A number of institutional investors and hedge funds have recently modified their holdings of the business. Vanguard Group Inc. grew its position in Yelp by 1.4% during the second quarter. Vanguard Group Inc. now owns 7,388,435 shares of the local business review company’s stock worth $295,242,000 after buying an additional 101,396 shares during the period. Boston Partners lifted its holdings in shares of Yelp by 1.7% in the third quarter. Boston Partners now owns 3,645,209 shares of the local business review company’s stock valued at $135,978,000 after purchasing an additional 60,568 shares in the last quarter. Invesco Ltd. lifted its holdings in shares of Yelp by 11.4% in the second quarter. Invesco Ltd. now owns 2,441,034 shares of the local business review company’s stock valued at $97,543,000 after purchasing an additional 250,022 shares in the last quarter. Dimensional Fund Advisors LP lifted its holdings in shares of Yelp by 2.0% in the second quarter. Dimensional Fund Advisors LP now owns 1,637,638 shares of the local business review company’s stock valued at $65,441,000 after purchasing an additional 31,916 shares in the last quarter. Finally, Macquarie Group Ltd. lifted its holdings in shares of Yelp by 1.0% in the third quarter. Macquarie Group Ltd. now owns 1,588,236 shares of the local business review company’s stock valued at $59,146,000 after purchasing an additional 16,394 shares in the last quarter. Institutional investors own 88.51% of the company’s stock.

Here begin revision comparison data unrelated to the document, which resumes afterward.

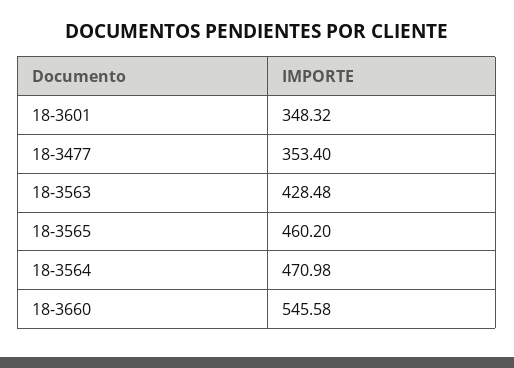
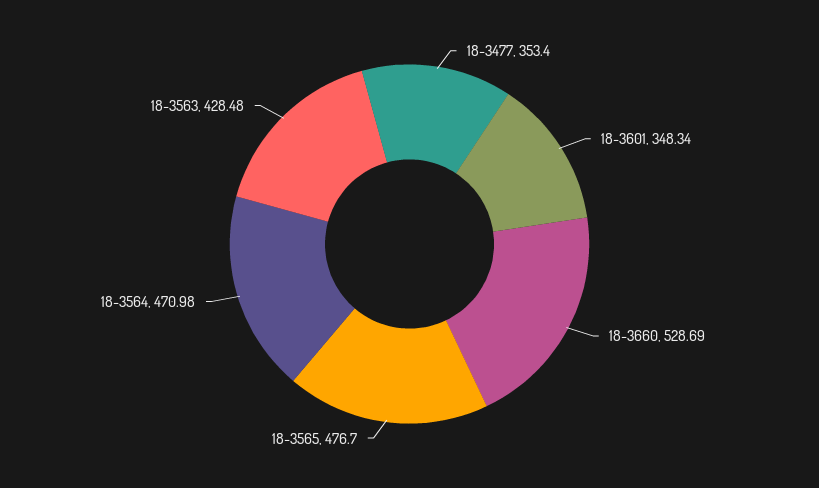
  {
-   "18-3601": 348.32,
+   "18-3601": 348.34,
    "18-3477": 353.4,
    "18-3563": 428.48,
-   "18-3565": 460.2,
+   "18-3565": 476.7,
    "18-3564": 470.98,
-   "18-3660": 545.58
+   "18-3660": 528.69
  }

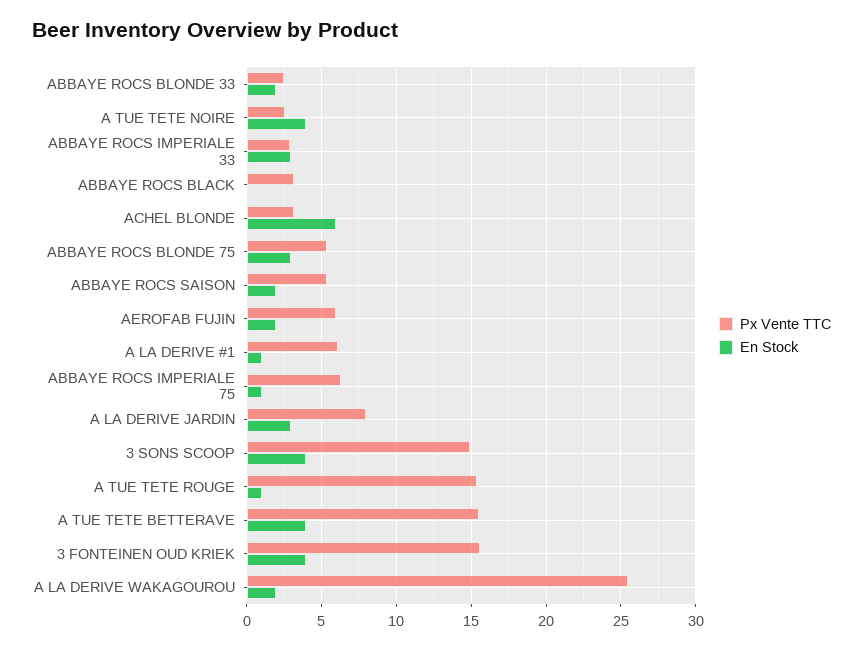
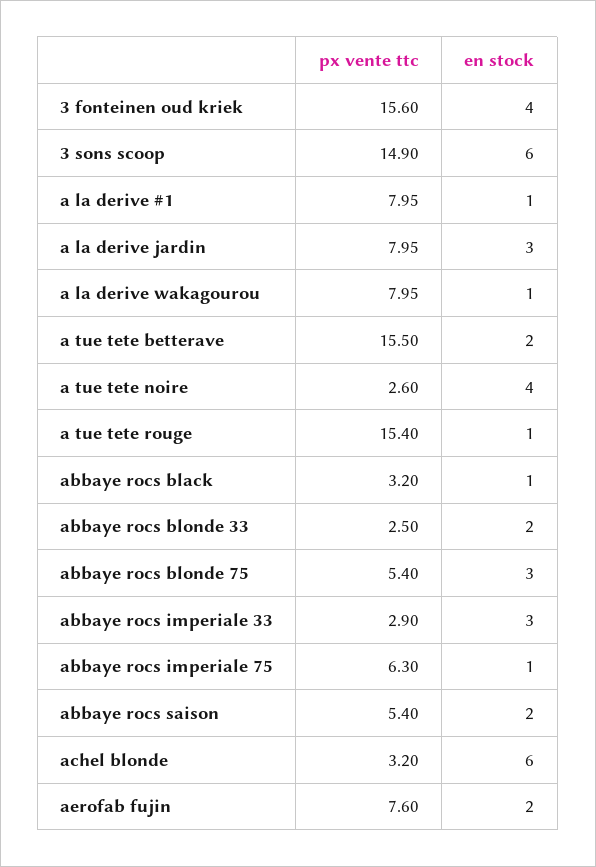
  {
    "Px Vente TTC": {
      "ABBAYE ROCS BLONDE 33": 2.5,
      "A TUE TETE NOIRE": 2.6,
      "ABBAYE ROCS IMPERIALE 33": 2.9,
      "ABBAYE ROCS BLACK": 3.2,
      "ACHEL BLONDE": 3.2,
      "ABBAYE ROCS BLONDE 75": 5.4,
      "ABBAYE ROCS SAISON": 5.4,
-     "AEROFAB FUJIN": 6,
+     "AEROFAB FUJIN": 7.6,
-     "A LA DERIVE #1": 6,
+     "A LA DERIVE #1": 7.95,
      "ABBAYE ROCS IMPERIALE 75": 6.3,
      "A LA DERIVE JARDIN": 7.95,
      "3 SONS SCOOP": 14.9,
      "A TUE TETE ROUGE": 15.4,
      "A TUE TETE BETTERAVE": 15.5,
      "3 FONTEINEN OUD KRIEK": 15.6,
-     "A LA DERIVE WAKAGOUROU": 25.5
+     "A LA DERIVE WAKAGOUROU": 7.95
    },
    "En Stock": {
      "ABBAYE ROCS BLONDE 33": 2,
      "A TUE TETE NOIRE": 4,
      "ABBAYE ROCS IMPERIALE 33": 3,
-     "ABBAYE ROCS BLACK": 0,
+     "ABBAYE ROCS BLACK": 1,
      "ACHEL BLONDE": 6,
      "ABBAYE ROCS BLONDE 75": 3,
      "ABBAYE ROCS SAISON": 2,
      "AEROFAB FUJIN": 2,
      "A LA DERIVE #1": 1,
      "ABBAYE ROCS IMPERIALE 75": 1,
      "A LA DERIVE JARDIN": 3,
-     "3 SONS SCOOP": 4,
+     "3 SONS SCOOP": 6,
      "A TUE TETE ROUGE": 1,
-     "A TUE TETE BETTERAVE": 4,
+     "A TUE TETE BETTERAVE": 2,
      "3 FONTEINEN OUD KRIEK": 4,
-     "A LA DERIVE WAKAGOUROU": 2
+     "A LA DERIVE WAKAGOUROU": 1
    }
  }

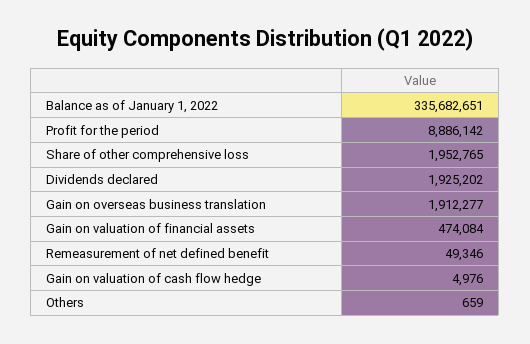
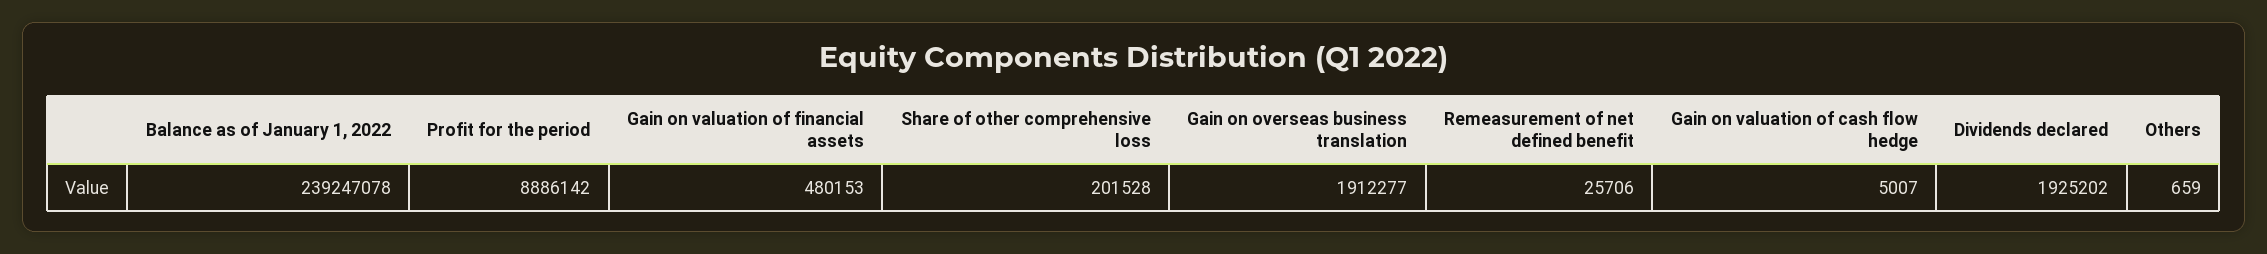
  {
-   "Balance as of January 1, 2022": 335682651,
+   "Balance as of January 1, 2022": 239247078,
    "Profit for the period": 8886142,
-   "Share of other comprehensive loss": 1952765,
+   "Share of other comprehensive loss": 201528,
    "Dividends declared": 1925202,
    "Gain on overseas business translation": 1912277,
-   "Gain on valuation of financial assets": 474084,
+   "Gain on valuation of financial assets": 480153,
-   "Remeasurement of net defined benefit": 49346,
+   "Remeasurement of net defined benefit": 25706,
-   "Gain on valuation of cash flow hedge": 4976,
+   "Gain on valuation of cash flow hedge": 5007,
    "Others": 659
  }

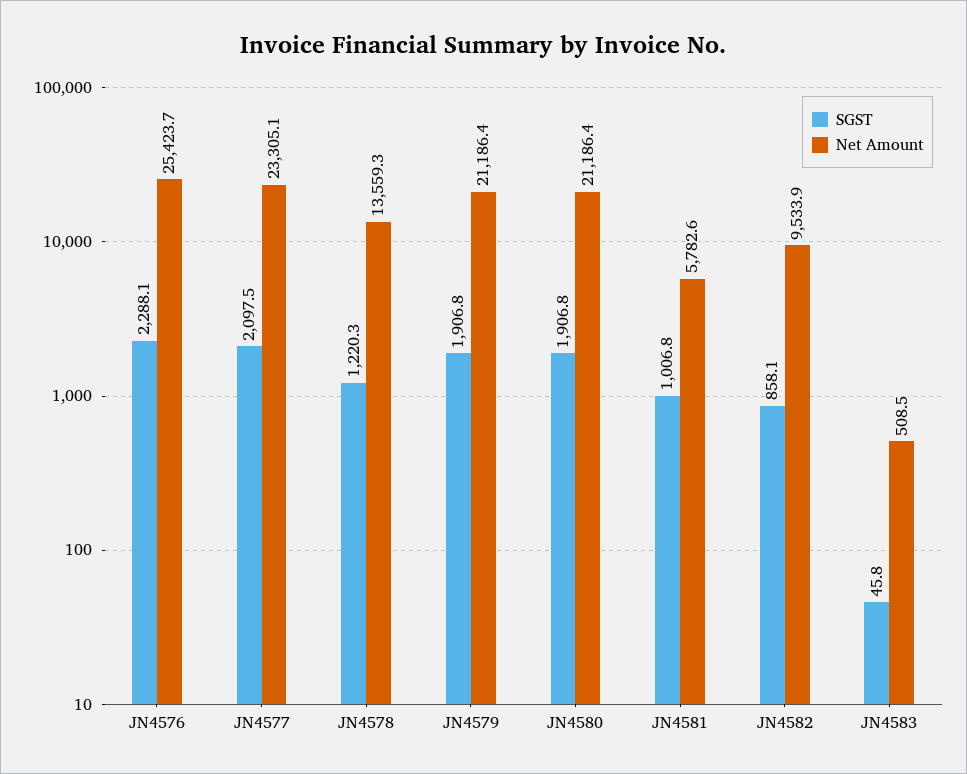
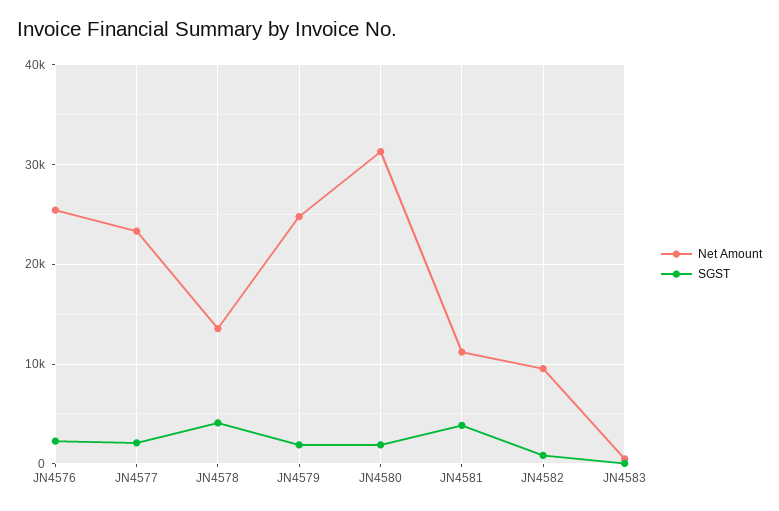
  {
    "SGST": {
      "JN4576": 2288.1,
      "JN4577": 2097.5,
-     "JN4578": 1220.3,
+     "JN4578": 4000,
      "JN4579": 1906.8,
      "JN4580": 1906.8,
-     "JN4581": 1006.8,
+     "JN4581": 4000,
      "JN4582": 858.1,
      "JN4583": 45.8
    },
    "Net Amount": {
      "JN4576": 25423.7,
      "JN4577": 23305.1,
      "JN4578": 13559.3,
-     "JN4579": 21186.4,
+     "JN4579": 25000,
-     "JN4580": 21186.4,
+     "JN4580": 31000,
-     "JN4581": 5782.6,
+     "JN4581": 11000,
      "JN4582": 9533.9,
      "JN4583": 508.5
    }
  }

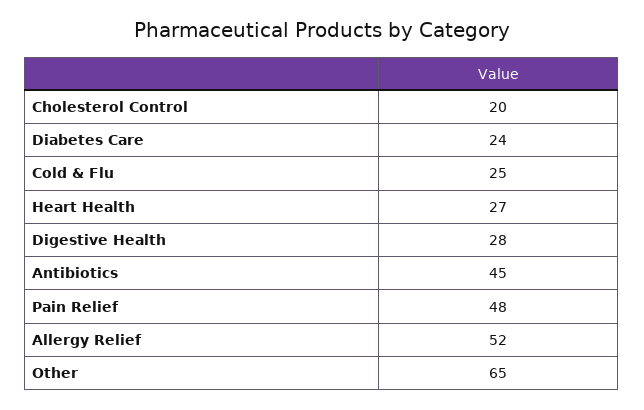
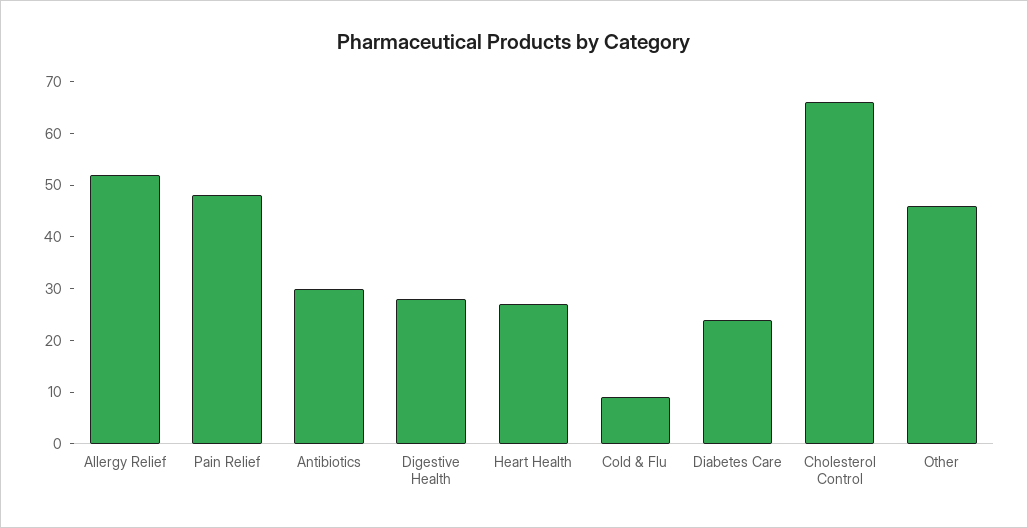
  {
-   "Cholesterol Control": 20,
+   "Cholesterol Control": 65,
    "Diabetes Care": 24,
-   "Cold & Flu": 25,
+   "Cold & Flu": 10,
    "Heart Health": 27,
    "Digestive Health": 28,
-   "Antibiotics": 45,
+   "Antibiotics": 30,
    "Pain Relief": 48,
    "Allergy Relief": 52,
-   "Other": 65
+   "Other": 45
  }

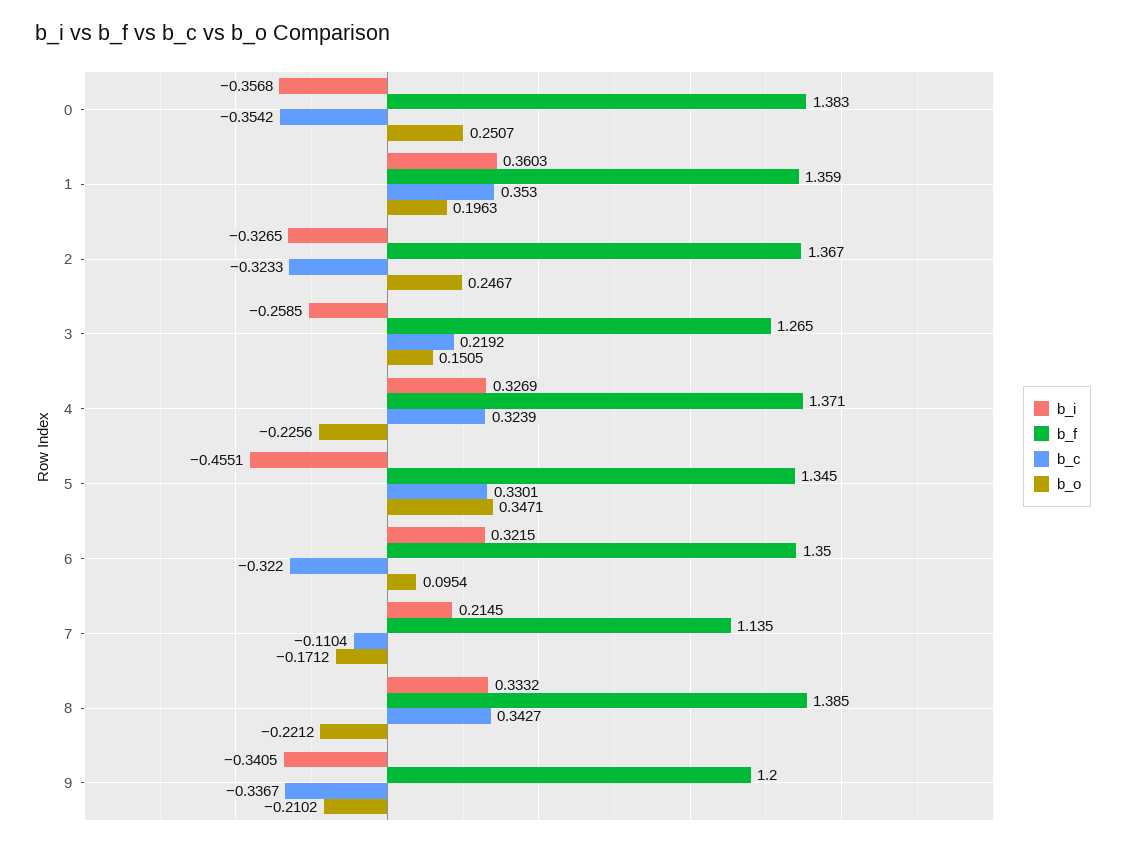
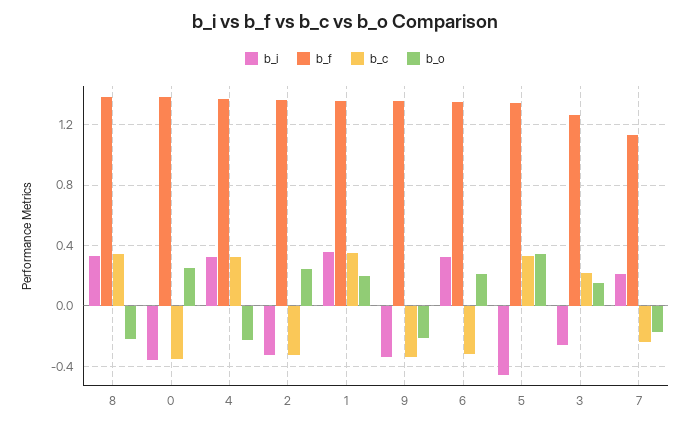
  {
    "b_i": {
      "0": -0.3568,
      "1": 0.3603,
      "2": -0.3265,
      "3": -0.2585,
      "4": 0.3269,
      "5": -0.4551,
      "6": 0.3215,
      "7": 0.2145,
      "8": 0.3332,
      "9": -0.3405
    },
    "b_f": {
      "0": 1.383,
      "1": 1.359,
      "2": 1.367,
      "3": 1.265,
      "4": 1.371,
      "5": 1.345,
      "6": 1.35,
      "7": 1.135,
      "8": 1.385,
-     "9": 1.2
+     "9": 1.35
    },
    "b_c": {
      "0": -0.3542,
      "1": 0.353,
      "2": -0.3233,
      "3": 0.2192,
      "4": 0.3239,
      "5": 0.3301,
      "6": -0.322,
-     "7": -0.1104,
+     "7": -0.25,
      "8": 0.3427,
      "9": -0.3367
    },
    "b_o": {
      "0": 0.2507,
      "1": 0.1963,
      "2": 0.2467,
      "3": 0.1505,
      "4": -0.2256,
      "5": 0.3471,
-     "6": 0.0954,
+     "6": 0.2,
      "7": -0.1712,
      "8": -0.2212,
      "9": -0.2102
    }
  }

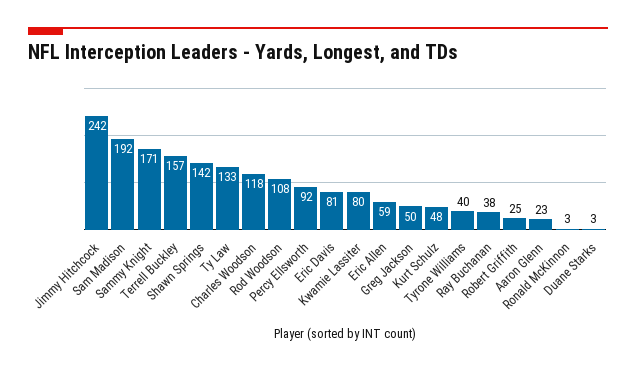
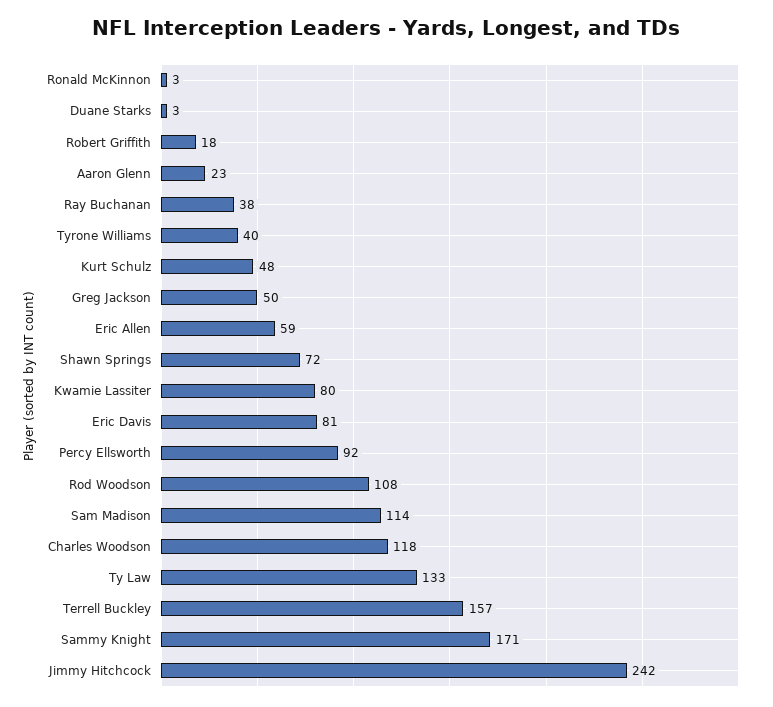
  {
    "Jimmy Hitchcock": 242,
-   "Sam Madison": 192,
+   "Sam Madison": 114,
    "Sammy Knight": 171,
    "Terrell Buckley": 157,
-   "Shawn Springs": 142,
+   "Shawn Springs": 72,
    "Ty Law": 133,
    "Charles Woodson": 118,
    "Rod Woodson": 108,
    "Percy Ellsworth": 92,
    "Eric Davis": 81,
    "Kwamie Lassiter": 80,
    "Eric Allen": 59,
    "Greg Jackson": 50,
    "Kurt Schulz": 48,
    "Tyrone Williams": 40,
    "Ray Buchanan": 38,
-   "Robert Griffith": 25,
+   "Robert Griffith": 18,
    "Aaron Glenn": 23,
    "Ronald McKinnon": 3,
    "Duane Starks": 3
  }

Shares of YELP opened at $33.03 on Wednesday. Yelp has a 1-year low of $31.60 and a 1-year high of $43.86. The stock has a market capitalization of $2.41 billion, a PE ratio of 70.28 and a beta of 1.76. The company has a fifty day moving average of $35.74.

Yelp Company Profile

Yelp, Inc operates a platform that connects consumers with local businesses in the United States and internationally. The company’s platform covers various local business categories, including restaurants, shopping, beauty and fitness, health, and other categories, as well as home, local, auto, professional, pets, events, real estate, and financial services.

Further Reading: How does the Beige Book influence monetary policy?